Part of the answer should be to encourage young people to stay in education while the jobs market is tough. The Resolution Foundation, a think tank, has highlighted a series of things that can be done. For example, the government could make it easier for young people to go from school to further or higher education and to do second degrees – and to get funding for part-time or short courses, as many won’t want to lock themselves into multi-year commitments.
The main action, though, will need to be on creating jobs. After the global financial crisis, the government had a scheme, the Future Jobs Fund, which incentivised employers to create new short-term jobs. About 100,000 people were hired this way. Although each job cost the taxpayer a net £3,000, the net benefit to society was around £8,000, according to the Department for Work and Pensions.
This time we need something even bigger. Again Johnson is thinking along the right lines. Last week he promised an apprenticeship guarantee. That’s a good start. But the government shouldn’t just focus on school and university leavers. It will also need a good quality jobs programme for the millions of people who could be thrown out of work.
The country will also need a lot of investment in green infrastructure.
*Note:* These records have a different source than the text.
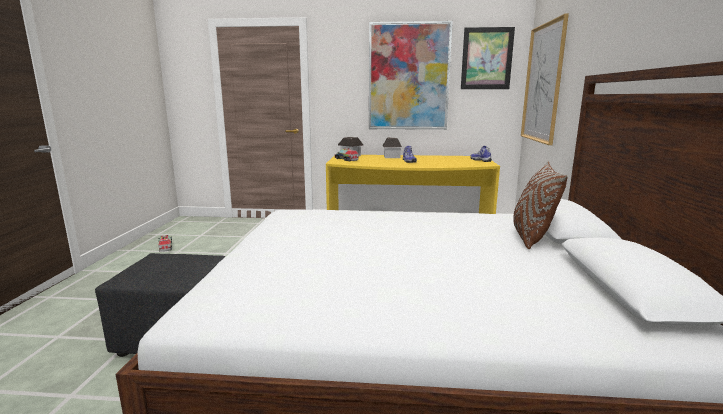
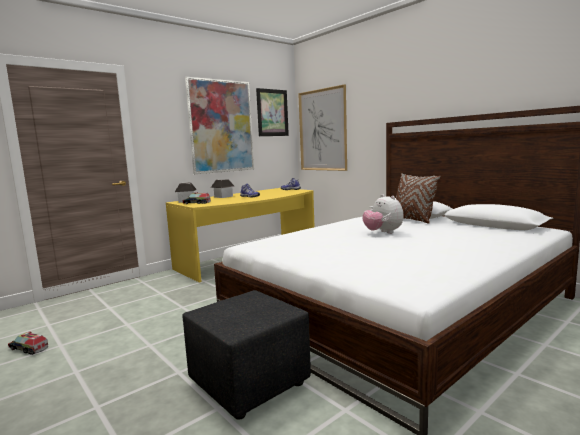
camera: 45 degrees left, 5 degrees down
(424, 241) = (383, 233): none -> plush toy

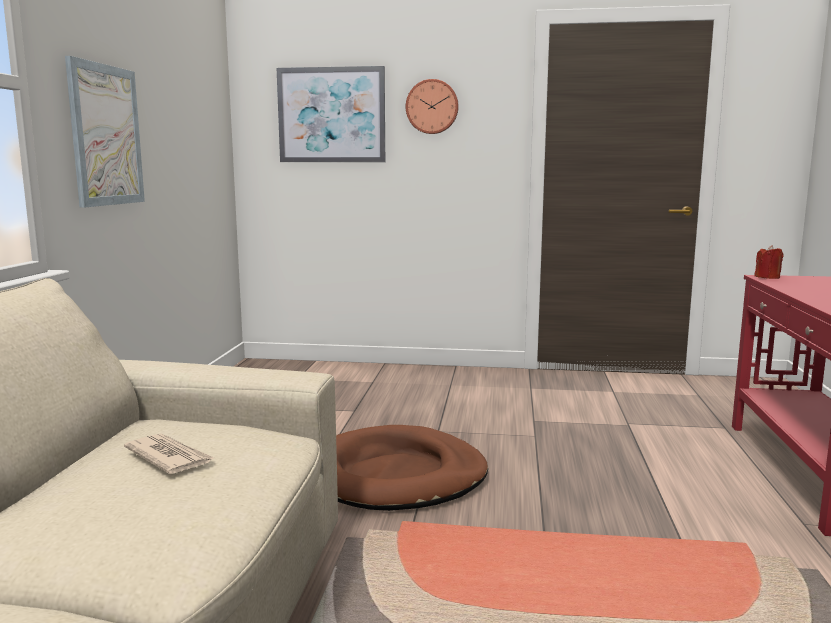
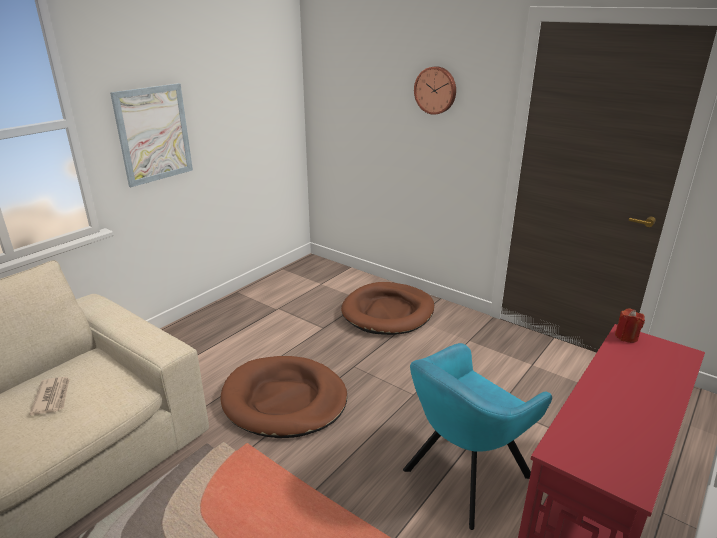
camera: 30 degrees right, 15 degrees up
(331, 115) = (364, 88): picture -> none
(414, 385) = (388, 312): none -> brown dog bed
(671, 476) = (463, 476): none -> turquoise armchair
The good news is that international investors are increasingly convinced that the world needs green recovery plans. So the private sector can provide the bulk of the capital.
But the government should use a mixture of carrots and sticks to “crowd in” as much private investment as possible. As well as subsidising some projects, it can use regulations to tell companies to speed up the shift to a greener world and carbon taxes to make it more profitable to do so.
All this has an international dimension. We can only stop the planet frying if the big polluters – especially China, America and India – take action. We will also be more able to save our economy if trade picks up, which means we will need a global recovery.
Johnson has a golden opportunity to push for a global green recovery because we are hosting next year’s COP26. The UK also is president of the G7, a group of large, advanced economies next year. We need to argue now that nations should come to the COP26 with their own green recovery plans well under way.
If Johnson sets an example, he won’t just create a fairer, greener, more resilient UK. He will help create a fairer, greener, more resilient world.